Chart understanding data
........

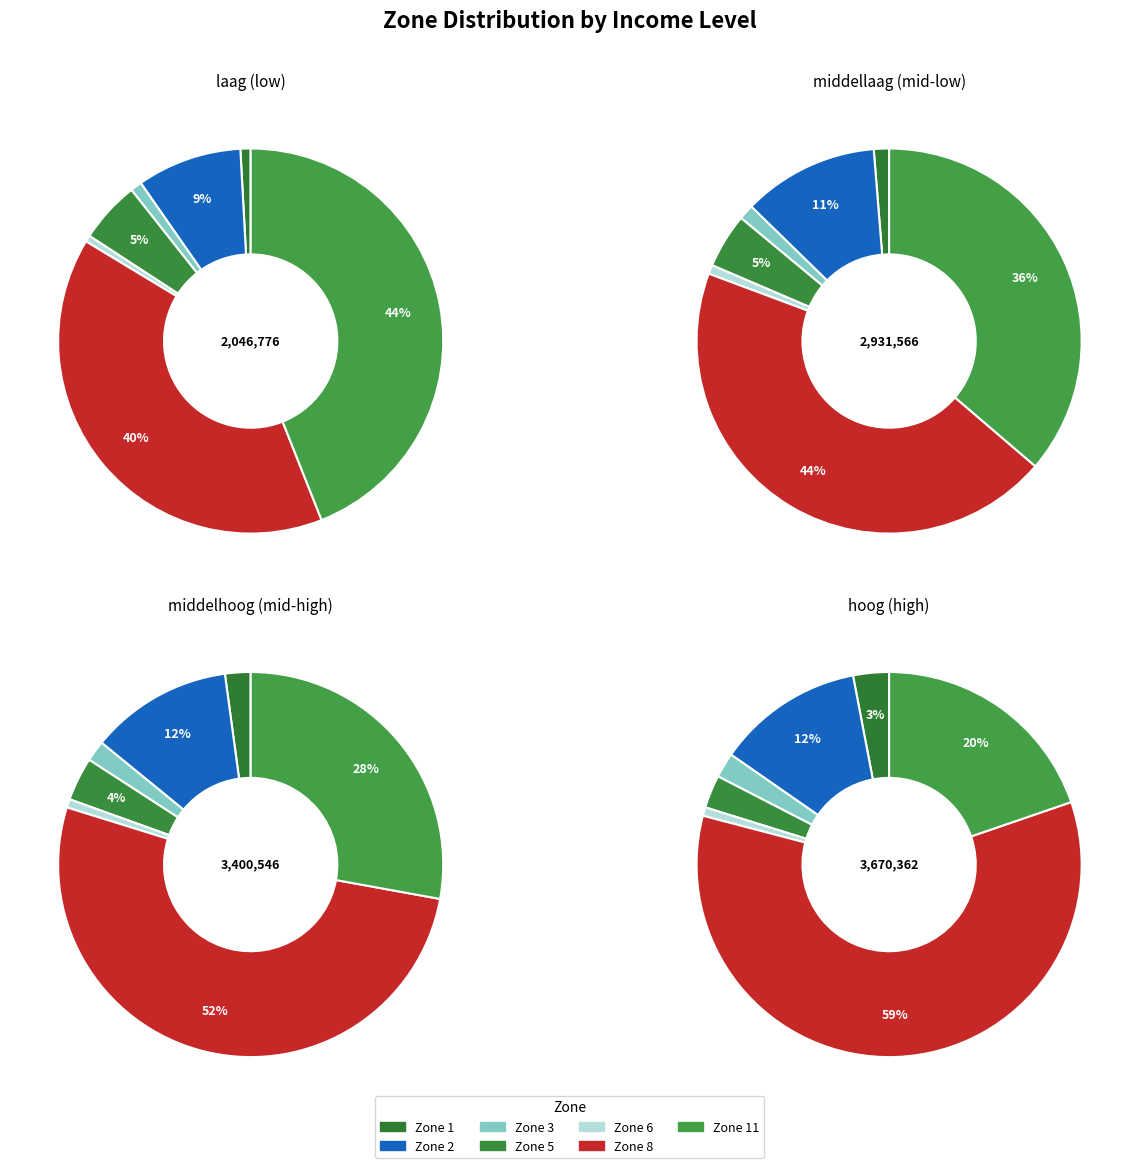

To the nearest percent, what portion does Zone 8 represent?

44%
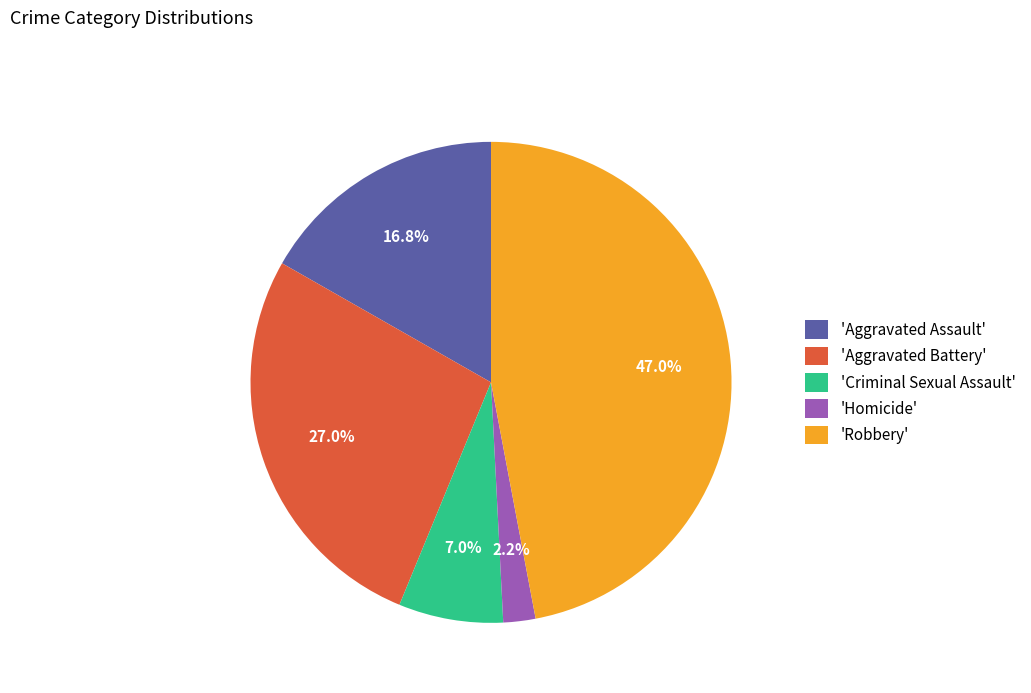

Is there a majority slice in this chart?

No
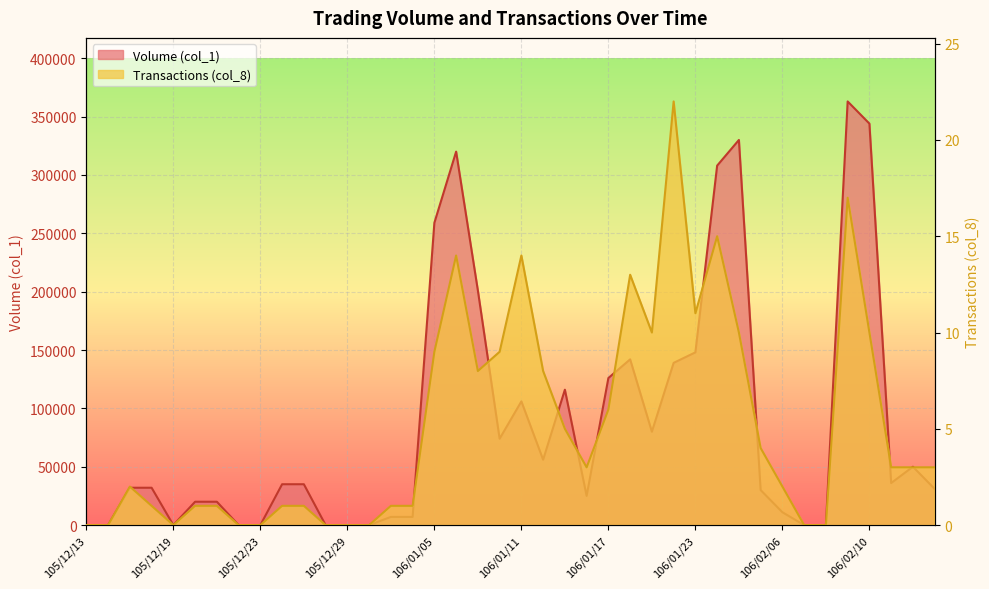

Reading left to right, extract all data points from this chart.

Volume (col_1): 0	0	32000	32000	0	20000	20000	0	0	35000	35000	0	0	0	7000	7000	259000	320000	201000	74000	106000	56000	116000	25000	126000	142000	80000	139000	148000	308000	330000	30000	11000	0	0	363000	344000	36000	50000	31000
Transactions (col_8): 0	0	2	1	0	1	1	0	0	1	1	0	0	0	1	1	9	14	8	9	14	8	5	3	6	13	10	22	11	15	10	4	2	0	0	17	10	3	3	3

........

**What is being asked**
Rewrite the entries from the line containing "Is there a majority slice in this chart?" through the line containing "Reading left to", replacing "chart" with "graph" and changing nothing else. Leave out the pictures.

**Output for this task**
Is there a majority slice in this graph?

No

Reading left to right, extract all data points from this graph.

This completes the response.